En 1536 les Bernois s’emparèrent du pays de Vaud et de la portion de la rive opposée qui s’étend de Genève à la rivière de la Dranse. Les Valaisans, à la même époque, occupèrent la vallée de St. Maurice et le pays Gavot; ils restituèrent en 1569 à Emmanuël Philibert, Évian et son territoire, les Bernois lui rendirent la partie au-delà de la Dranse; Thonon devint alors la capitale du Chablais, réduit à de plus étroites limites. Évian, sous la domination Valaisane, demeura catholique: mais les Bernois introduisirent la réformation dans les lieux qui leur étaient soumis. Ruchat donne quelques détails sur la manière dont elle s’établit à Thonon. Fabri, dit Lambertet, prêchait dans cette ville, il y était secondé par un religieux Augustin, qui avait adopté les nouvelles opinions. Un abbé s’avisa, au milieu du carême, de représenter une comédie avec ses moines, pour tourner en ridicule Farel et les prédications évangéliques; le clergé séculier en fut indigné et par représailles brûla en effigie l’auteur de cette farce déplacée, ce qui intimida tellement le prélat qu’il alla à Genève demander pardon à Farel, et le sollicita de venir à Thonon. Les réformateurs du Chablais furent exposés à de nouvelles traverses; Fabri prêchant le samedi 6 Mai dans l’après-midi, un bourgeois l’interrompit par des injures grossières: l’abbé qui, de zèlé catholique était devenu zèlé réformé, pria le baillif de punir une semblable insolence, et l’auteur du trouble fut mis en prison. Alors les catholiques montent au clocher et sonnent le tocsin; dans un instant la ville est en armes, ils attaquent le baillif et le poursuivent jusque dans sa maison dont ils cherchent à enfoncer les portes. Fabri n’a que le tems de se réfugier dans l’église. Instruits de cette émeute, les Seigneurs de Berne envoyent à Thonon six députés, pour prendre des informations et punir les coupables; ils abolissent le culte des images et tout exercice de la religion Romaine; ils confirment Fabri dans son ministère, qui y demeura dix ans, prêchant au milieu de beaucoup de traverses. Le gouvernement Bernois indiqua ensuite, pour le premier dimanche d’Octobre 1536, une dispute publique, sur les matières de controverse, à Lausanne, le clergé du Chablais eut ordre d’y assister; à la seconde séance, deux Augustins déclarèrent adhérer aux réformes proposées, les autres ecclésiastiques persistèrent dans leurs opinions.
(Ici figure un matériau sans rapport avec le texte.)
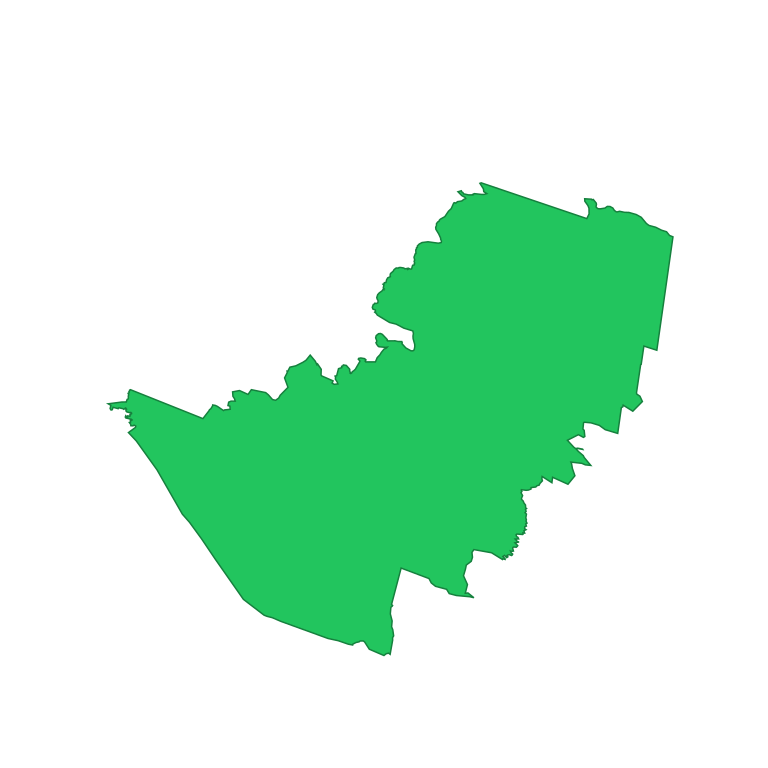 outline of Usmas pag., Ventspils, Latvia, rotated 205°
{"feature_id": "27541924B16194119386281", "entity_name": "Usmas pag.", "entity_type": "district", "adm_level": 2, "iso_a3": "LVA", "parent_name": "Latvia", "parent_adm1": "Ventspils", "projection": "equal_earth", "projection_center": [22.177, 57.218], "detail": "fine", "context": "isolated", "style": "filled", "palette": "green", "viewbox_px": 768, "rotation_deg": 205, "n_neighbors": 0, "source": "geoboundaries", "source_scale": "gbopen_adm2", "svg_char_len": 6171}
<svg xmlns="http://www.w3.org/2000/svg" viewBox="0 0 768 768"><g transform="rotate(205 384 384)"><path d="M426.5,453.3L426.5,452.4L427.3,451.6L427.0,448.5L425.7,447.2L423.1,447.4L422.4,446.2L422.8,445.2L420.9,444.7L419.1,443.6L405.0,442.1L398.3,443.4L389.5,443.0L380.3,444.3L378.7,442.2L378.0,439.7L376.7,437.3L373.0,433.0L371.9,430.9L371.1,427.7L371.8,426.3L373.5,425.5L379.4,425.9L384.7,428.1L385.0,429.2L385.8,430.0L389.4,428.4L392.2,427.8L398.9,424.6L399.6,424.8L399.7,425.5L400.6,426.0L406.5,428.3L408.5,428.3L410.2,427.3L411.5,424.6L411.1,422.3L409.0,420.3L408.4,419.0L408.8,418.2L408.0,417.3L405.7,415.9L404.4,415.6L398.2,417.8L396.6,418.8L397.0,417.5L398.7,415.7L399.8,411.3L400.0,408.9L401.3,405.0L401.1,400.4L409.9,396.3L410.8,396.8L410.5,398.2L412.3,398.8L416.0,397.8L417.8,396.5L417.8,395.6L415.6,394.7L415.4,394.2L416.2,385.3L417.1,383.0L417.9,381.9L418.0,380.1L418.6,379.4L419.3,379.5L419.4,380.2L420.8,381.4L420.9,382.3L421.4,382.9L426.0,384.9L428.9,384.1L428.9,383.2L429.9,382.1L429.2,381.0L431.7,378.7L430.4,371.5L431.7,370.5L430.6,369.4L430.2,367.9L427.2,366.0L425.8,364.6L429.1,362.6L431.4,362.9L431.5,365.3L443.9,365.0L444.9,365.6L447.1,370.8L452.7,374.1L452.9,373.1L455.9,375.6L463.1,379.0L464.7,372.6L466.6,369.5L471.6,363.2L476.4,359.5L476.6,354.8L477.3,354.7L476.5,353.3L476.7,347.5L469.6,340.4L473.3,330.0L473.5,326.7L475.4,323.4L478.5,322.8L484.2,325.3L487.6,326.2L501.8,322.8L502.8,317.1L512.2,317.0L517.9,312.9L515.7,309.0L513.3,307.5L511.6,305.6L515.4,303.8L517.1,301.9L516.3,298.5L514.3,298.8L512.7,296.1L517.6,293.1L518.2,292.1L525.5,293.3L527.9,293.3L530.4,292.6L530.1,291.7L530.5,288.4L531.3,286.9L531.3,285.8L533.5,276.1L611.4,271.7L611.9,271.0L611.6,270.6L612.0,269.5L611.3,268.4L612.0,267.4L610.8,266.3L610.7,265.1L609.6,262.9L609.7,262.1L610.3,261.5L610.0,258.8L614.1,256.8L625.6,249.5L622.5,249.2L621.9,246.1L620.7,245.1L619.7,245.4L619.4,246.0L619.7,248.4L614.5,249.3L614.5,250.1L613.8,250.5L610.1,251.3L609.1,251.1L608.5,252.3L607.9,252.6L608.2,252.9L608.0,253.1L606.7,252.4L607.1,251.7L606.3,250.4L605.2,250.0L602.1,250.6L601.5,251.3L600.6,251.1L600.2,250.4L601.3,249.1L600.7,248.7L601.0,247.8L600.7,247.3L602.9,246.8L603.1,246.4L602.5,245.6L603.2,245.2L604.6,246.0L604.5,244.7L603.6,244.1L597.9,245.3L597.1,245.0L597.3,244.3L598.5,243.8L597.6,242.2L598.5,241.5L596.6,240.4L595.8,239.2L593.8,240.0L593.1,241.1L591.2,241.0L590.9,239.6L595.1,232.0L584.4,227.7L553.5,210.3L511.7,180.8L501.9,176.5L483.8,166.5L462.5,153.7L420.4,129.4L395.0,123.8L391.8,124.0L386.5,125.0L376.9,125.3L327.2,129.7L317.0,132.0L306.4,133.1L302.1,134.2L302.3,135.1L300.1,137.9L297.6,139.8L297.0,141.0L294.1,142.4L292.5,142.0L285.2,137.4L269.3,137.9L268.0,140.5L266.1,142.0L264.2,141.6L267.9,155.5L269.0,157.7L268.8,159.8L272.2,165.0L274.5,167.2L276.5,172.7L281.1,178.3L283.2,184.0L283.4,184.6L282.7,186.0L282.6,186.9L284.0,187.4L290.7,224.4L261.0,226.7L257.1,223.7L251.8,222.4L240.5,224.4L236.3,221.6L229.0,222.9L216.2,227.5L212.2,228.3L219.6,230.1L221.9,228.7L223.6,237.5L230.9,243.8L231.9,250.5L232.9,254.7L230.0,260.2L230.6,264.4L233.1,268.5L232.6,271.9L215.2,276.5L202.5,275.0L202.5,275.7L200.1,276.2L200.5,276.9L203.4,277.9L202.4,279.6L199.4,278.5L198.7,279.7L200.0,280.3L199.8,281.0L198.3,282.3L196.0,282.4L195.6,282.9L195.5,284.2L197.5,284.8L198.8,286.1L197.7,286.2L196.1,287.3L197.9,289.4L198.1,290.4L197.5,291.1L195.1,292.0L194.5,293.6L194.5,294.1L198.2,295.4L194.8,297.9L196.3,297.5L199.6,298.9L196.5,300.5L197.8,301.6L199.4,301.8L200.6,303.2L200.1,304.2L194.7,306.2L194.5,306.7L195.2,307.7L193.5,308.3L195.2,310.2L193.7,312.0L195.4,312.3L196.1,314.2L194.9,315.4L196.4,317.1L195.6,318.3L197.4,319.8L197.6,321.2L198.9,322.6L199.9,326.3L201.8,327.0L201.4,328.7L202.8,330.1L202.2,331.4L203.3,331.6L204.6,334.1L207.0,335.4L208.3,336.7L210.6,337.6L211.1,338.7L211.2,341.4L213.9,343.4L213.6,344.9L214.8,345.9L214.8,346.3L210.3,347.7L208.3,348.9L206.4,350.9L206.9,352.3L202.9,354.8L202.4,356.4L200.6,358.0L200.7,359.6L199.5,363.2L200.9,364.9L201.6,367.0L190.1,365.5L191.8,370.7L174.9,370.9L172.2,381.5L177.5,387.0L180.5,391.3L181.6,392.2L171.2,395.7L167.4,395.8L162.2,397.6L171.5,402.0L173.1,403.3L179.3,405.0L182.6,406.4L181.0,407.5L176.2,408.7L176.5,408.9L181.3,407.7L183.0,406.5L185.2,406.9L194.0,410.5L186.4,420.2L180.7,419.9L179.8,421.3L183.0,426.6L184.7,427.3L186.8,433.4L186.3,434.0L179.9,436.3L171.4,437.5L164.2,436.1L151.3,438.0L158.9,462.9L157.9,464.3L158.3,465.9L147.0,464.5L142.4,477.3L146.9,481.1L150.7,481.7L151.5,482.9L159.6,510.1L159.2,510.5L164.5,528.2L151.0,529.9L184.3,639.5L188.0,639.3L192.3,641.4L197.4,640.7L204.0,640.9L210.9,639.7L214.1,640.4L221.3,643.8L227.0,644.2L234.5,643.0L238.7,641.2L243.5,640.1L245.4,638.5L246.3,638.2L248.6,638.7L251.0,640.2L254.2,640.4L256.7,639.3L258.1,636.8L262.3,634.0L264.3,633.3L266.2,633.8L266.8,634.4L267.4,636.7L268.2,637.7L272.3,639.7L273.3,638.8L274.0,639.2L280.4,636.7L279.2,634.5L274.6,631.9L272.5,629.9L270.0,624.8L270.1,619.6L380.9,607.4L381.9,606.4L376.4,602.9L374.9,600.5L371.3,600.0L373.4,598.1L375.8,597.0L382.6,594.7L383.6,593.5L383.1,593.2L383.3,593.0L387.3,591.1L392.2,590.0L393.5,590.9L394.6,590.9L395.6,591.8L398.2,589.5L393.1,587.6L389.4,587.4L388.3,586.6L389.8,584.9L390.9,582.7L394.5,580.3L395.4,578.2L396.6,578.2L397.3,577.5L397.2,571.4L398.6,567.8L399.6,561.4L402.6,557.2L403.1,555.7L402.9,554.8L403.8,553.5L404.2,551.5L403.4,549.7L403.4,547.9L402.3,546.1L397.8,543.1L394.4,540.2L393.8,539.1L392.3,537.8L391.9,536.4L394.2,534.6L404.2,531.5L409.3,528.3L411.3,525.6L412.1,523.1L411.5,521.9L412.1,521.1L411.6,519.7L411.9,519.0L410.2,515.7L410.7,515.3L410.4,511.6L408.5,509.2L408.6,508.0L407.3,506.6L407.5,506.1L407.0,505.4L407.1,504.4L408.0,504.0L408.2,503.2L407.6,499.9L408.6,499.3L410.9,499.2L410.6,498.1L411.0,497.7L412.0,498.4L413.8,497.2L415.0,497.5L418.3,496.6L419.6,495.9L420.0,495.1L422.0,494.3L423.2,492.0L423.4,489.9L424.8,487.0L424.5,485.3L423.6,484.0L425.5,481.8L425.7,479.5L425.1,476.8L426.5,476.0L426.3,474.9L427.1,474.0L425.9,473.6L425.3,470.8L424.0,470.3L424.5,469.7L424.2,469.4L424.8,469.3L425.2,467.4L426.8,464.6L427.5,462.3L427.1,459.3L426.2,458.2L424.5,457.0L423.9,454.9L424.9,453.8L426.5,453.3Z" fill="#22c55e" stroke="#15803d" stroke-width="1.5"/></g></svg>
A la fin des conférences le culte réformé fut déclaré loi de l’état.

«Cependant, dit un prêtre savoysien, M.r Grillet, on n’exerça aucune vexation pendant trois ans contre les ecclésiastiques, les religieux et les religieuses qui restèrent dans le pays sans troubler le nouveau culte; les commissaires députés dans les campagnes, pour y organiser la réforme, agirent partout avec la plus grande modération, et afin de calmer l’effervescence, les vases sacrés, les livres, les ornemens d’église furent remis avec les bannières aux communes, qui les conservèrent jusqu’à la mission de François de Sales en 1594.»

Les plaines du Chablais sont fertiles en grains et en fruits de toutes espèces; les vignobles de Crespi, près Dovaine, produisent le meilleur vin du pays, les montagnes abondent en bois et en paturages, la vente des blés, des bestiaux et surtout des mulets et des porcs, forme la principale branche de commerce; les ravages de la guerre qui eut lieu à la fin du 16.e siècle se font encore sentir dans le pays, dont la population est restée inférieure aux besoins de l’agriculture; avant cette époque, on voyait beaucoup de forts et de châteaux, qui n’ont pas été rebâtis, de petites villes ne sont plus que de chétifs hameaux. Charles Emmanuël III, dans le but de ranimer le commerce de cette province, fit construire le long du lac, la route qui s’avançait jusqu’à la Tour ronde; il avait le projet de la continuer et d’ouvrir une communication avec l’Italie par le St. Bernard, mais il ne parvint pas à surmonter la répugnance des Valaisans. Un homme que les obstacles de la nature et les considérations particulières n’arrêtaient point, a suivi au plan du Duc, avec cette grandeur de conception et cette facilité d’exécution, qu’un souverain tout-puissant, peut seul porter dans ses ouvrages.